The general partnership basically dissolves, unless a continuation clause is agreed in the partnership agreement.

Comparison with Other Legal Forms

General Partnership vs. Limited Liability Company (LLC):

Choose General Partnership for:

  • Simple business operations
  • Strong personal involvement
  • Low capital requirements
  • Flexible management structure

Choose LLC for:

  • Limited liability protection
  • Professional business appearance
  • Capital raising needs
  • Long-term business planning

General Partnership vs. Limited Partnership:

General Partnership advantages:

  • All partners can manage
  • Equal decision-making rights
  • Simpler structure

Limited Partnership advantages:

  • Limited liability for silent partners
  • Easier capital procurement
  • More flexible investor participation

Legal Framework and Compliance

Commercial Register Requirements:

  • Mandatory registration for all general partnerships
  • Publication in Swiss Official Gazette of Commerce (SHAB)
  • Annual updates of changes required

Tax Obligations:

  • Direct federal tax on business profits
  • Cantonal and municipal taxes
  • VAT registration from CHF 100,000 turnover
  • Partners taxed individually on their profit shares

Employment Law:

  • Partners are self-employed (not employees)
  • Employee regulations apply to hired staff
  • Social security contributions required for partners

Dissolution and Liquidation

Dissolution Triggers:

  • Mutual agreement of all partners
  • Expiry of agreed term
  • Partner withdrawal (unless continuation clause exists)
  • Death or incapacity of a partner
  • Court order in special circumstances

Liquidation Process:

  • Asset valuation and debt settlement
  • Distribution according to partnership agreement
  • Commercial Register deletion
  • Final tax declarations

Expert Tips for Success

1. Comprehensive Partnership Agreement:

  • Define profit and loss distribution clearly
  • Include decision-making procedures
  • Plan for partner withdrawal scenarios
  • Specify management responsibilities

2. Risk Management:

  • Adequate insurance coverage essential
  • Regular financial monitoring
  • Clear separation of business and private assets
  • Professional legal and tax advice

3. Operational Excellence:

  • Establish clear roles and responsibilities
  • Implement proper accounting systems
  • Regular partner meetings and communication
  • Professional business management practices

Conclusion

The general partnership is suitable for small to medium-sized businesses with multiple owners seeking a simple and cost-effective legal form.

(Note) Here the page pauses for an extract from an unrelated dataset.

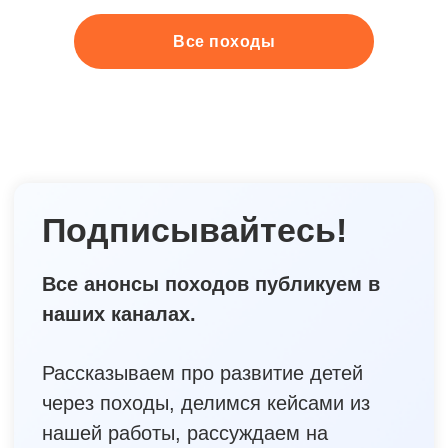
Все походы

However, unlimited liability requires careful consideration and appropriate insurance coverage.

Key Success Factors:

  • Compatible partners with complementary skills
  • Clear agreements on roles and profit sharing
  • Adequate insurance protection against liability risks
  • Professional business management and accounting

Recommendation:

Consult with a specialist before formation to choose the optimal legal form for your venture. Consider the long-term implications of unlimited liability and ensure all partners understand their responsibilities and risks.

The general partnership remains a viable option for traditional businesses where personal involvement and simple management structures are valued over limited liability protection.